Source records
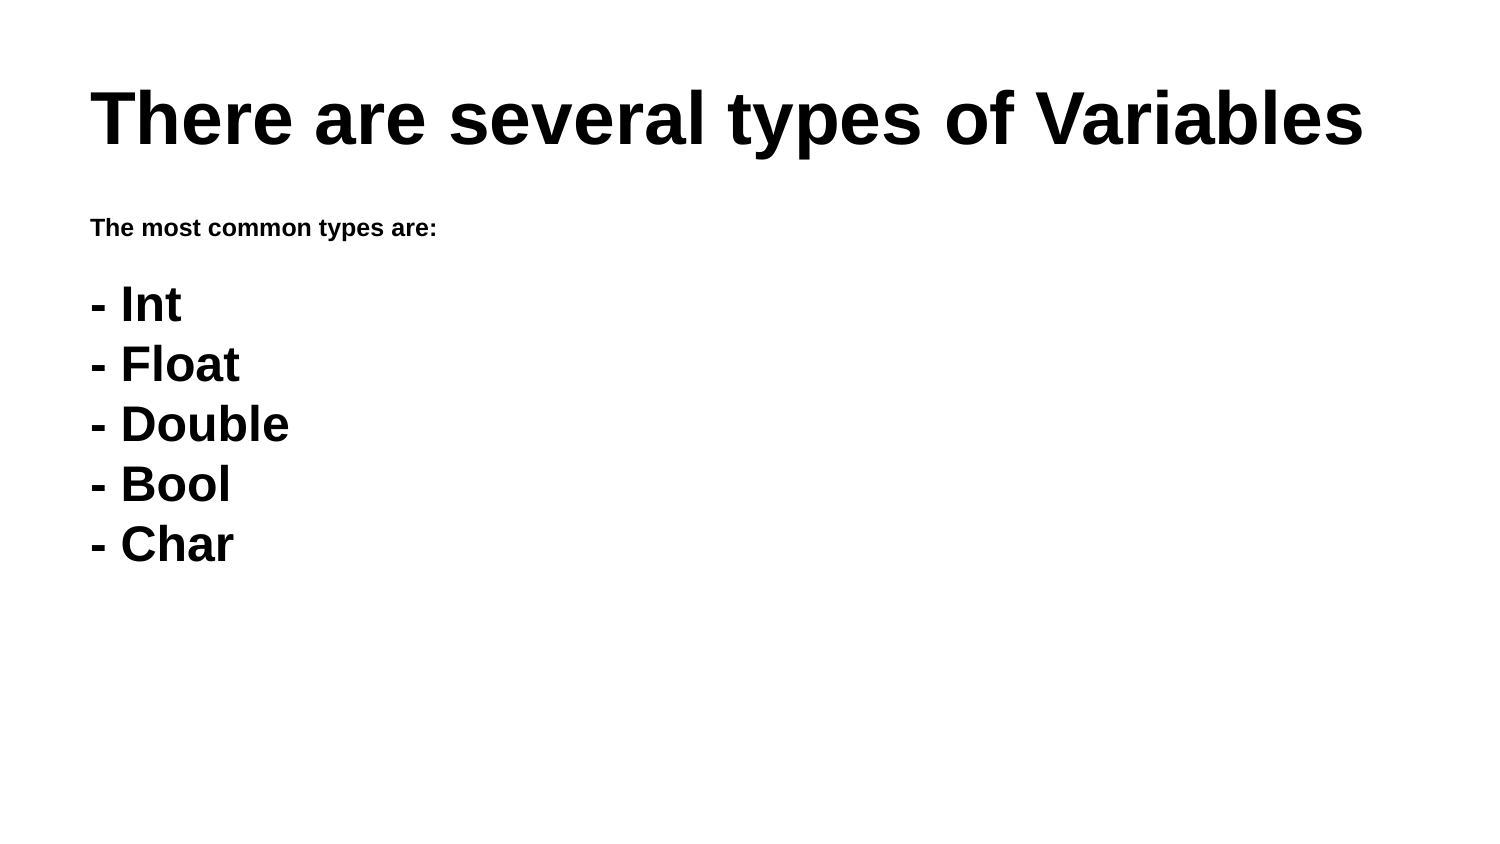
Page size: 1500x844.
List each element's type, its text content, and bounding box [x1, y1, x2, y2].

list The most common types are: - Int - Float - Double - Bool - Char [75, 196, 1425, 808]
title There are several types of Variables [75, 33, 1425, 175]
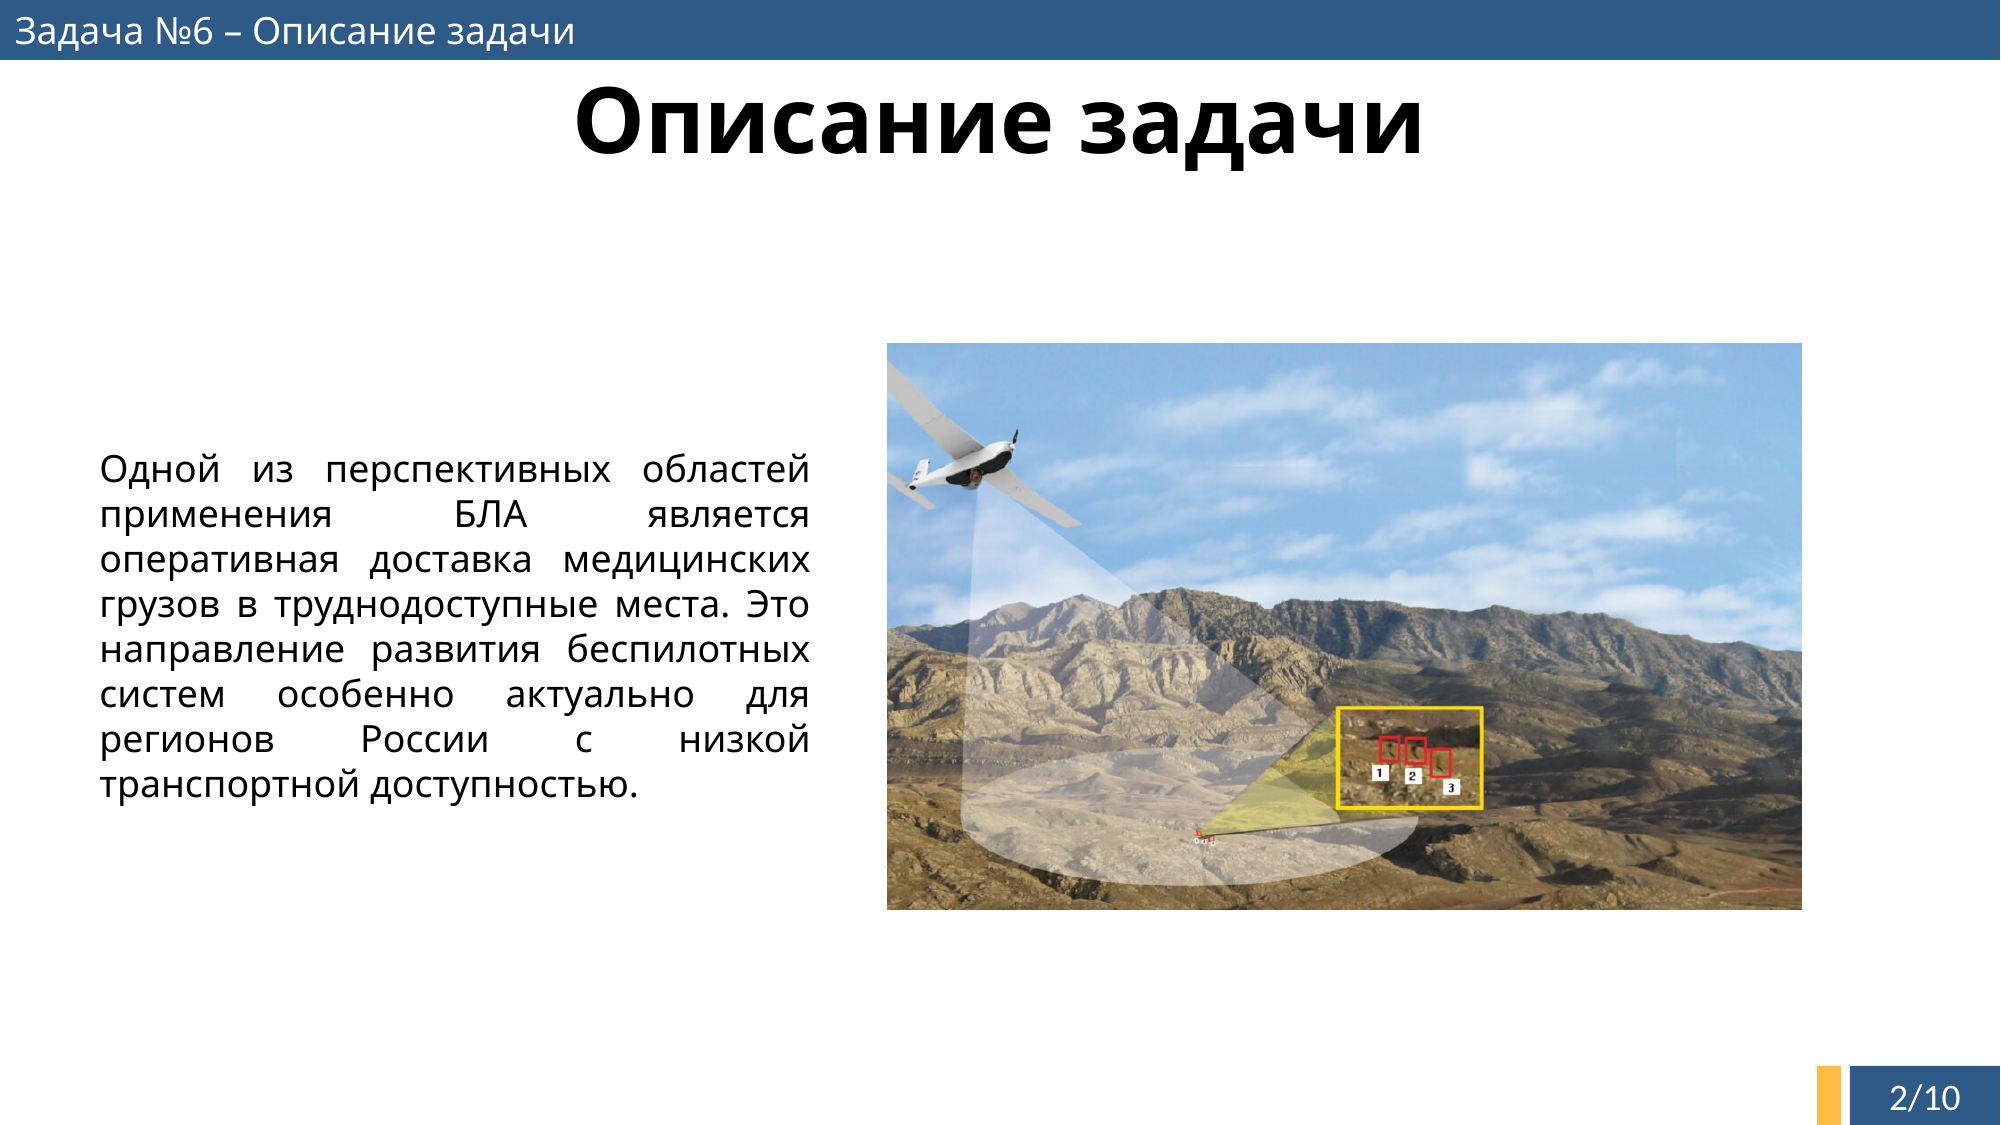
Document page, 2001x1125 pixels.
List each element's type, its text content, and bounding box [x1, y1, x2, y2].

text_box Одной из перспективных областей применения БЛА является оперативная доставка медицинских грузов в труднодоступные места. Это направление развития беспилотных систем особенно актуально для регионов России с низкой транспортной доступностью. [84, 437, 826, 812]
title Описание задачи [0, 61, 2000, 188]
text_box Задача №6 – Описание задачи [0, 0, 2000, 61]
picture [887, 343, 1802, 910]
text_box [1816, 1065, 1842, 1125]
text_box 2/10 [1849, 1065, 2000, 1125]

Problem requirements
The answer should be exactly the lines from the one that contains "Document page, 2001x1125 pixels." through the end of the entries, both ends included, and nothing besides.

Task solution
Document page, 2001x1125 pixels.
List each element's type, its text content, and bounding box [x1, y1, x2, y2].

text_box Одной из перспективных областей применения БЛА является оперативная доставка медицинских грузов в труднодоступные места. Это направление развития беспилотных систем особенно актуально для регионов России с низкой транспортной доступностью. [84, 437, 826, 812]
title Описание задачи [0, 61, 2000, 188]
text_box Задача №6 – Описание задачи [0, 0, 2000, 61]
picture [887, 343, 1802, 910]
text_box [1816, 1065, 1842, 1125]
text_box 2/10 [1849, 1065, 2000, 1125]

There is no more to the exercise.